What He Talked About: Given his current role in expanding EA's social and mobile portfolio, Wilson's speech focused on how EA is doing just that with its sports franchises. The expansion is beginning with FIFA, specifically with the EA Sports Football Club service that made its debut at this year's E3. It promises to let fans interact with FIFA across a variety of platforms such as Facebook, mobile, PC, and console.
Wilson revealed the service isn't going to be limited to just FIFA, with EA planning to connect all their sports franchises to persistent online profiles, including big hitters such as Tiger Woods, Madden, and NHL. While the new cross-platform features will initially be limited to play within a single title, EA's ultimate aim is have multiple titles interact with each other, letting you work towards building up a single profile regardless of what sport you're playing.
In a video that was shown, gamers were challenging friends to matches on phones and tablets, managing their team statistics online, and interacting socially via Facebook for FIFA, Tiger Woods and Madden.
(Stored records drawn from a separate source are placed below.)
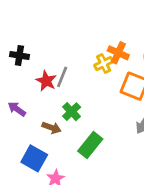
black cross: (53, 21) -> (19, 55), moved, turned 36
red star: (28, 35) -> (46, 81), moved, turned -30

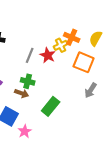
red star: (46, 81) -> (48, 55), moved
green cross: (72, 112) -> (28, 81), moved, turned -32

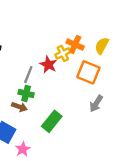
gray line: (30, 55) -> (28, 75), moved

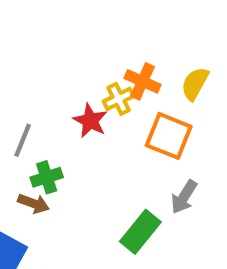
gray line: (28, 75) -> (23, 140), moved
green cross: (26, 94) -> (47, 177), turned -32
green rectangle: (52, 121) -> (140, 232), moved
Wilson explained that the idea behind Amazon's Kindle--which lets people consume content on any device they want with just a single purchase--was the basis for the service.
While details of pricing weren't revealed, the premise of persistence and presence across platforms with a single purchase cost is something EA is planning moving toward with its sports franchises. While this could initially seem like a bad idea from a monetary standpoint, it would ultimately make more money for EA over time, explained Wilson, with word of mouth and micro-transactions generating huge amounts of revenue.
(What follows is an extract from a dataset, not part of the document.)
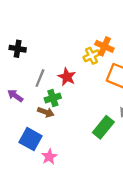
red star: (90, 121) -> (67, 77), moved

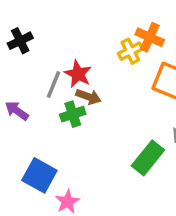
black cross: (18, 49) -> (20, 41), turned -35
red star: (67, 77) -> (78, 74), moved
brown arrow: (46, 112) -> (88, 97), moved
Quote: "You can pretty much buy an Elephant on Amazon if you wanted to." Wilson, on Amazon's successful expansion from books to downloads.
Takeaway: While Wilson used EA's own sports properties as examples of how to move to new platforms, he issued a warning to other publishers who might not be convinced that mobile, social, and digital are the future, telling them that the days of long development cycles and ending work on game when it's shipped are over. Games sold on disk will still be a viable proposition for the foreseeable future, he said, but consumers want to play games their way, across multiple platforms and at their convenience, not at that of the developer or publisher.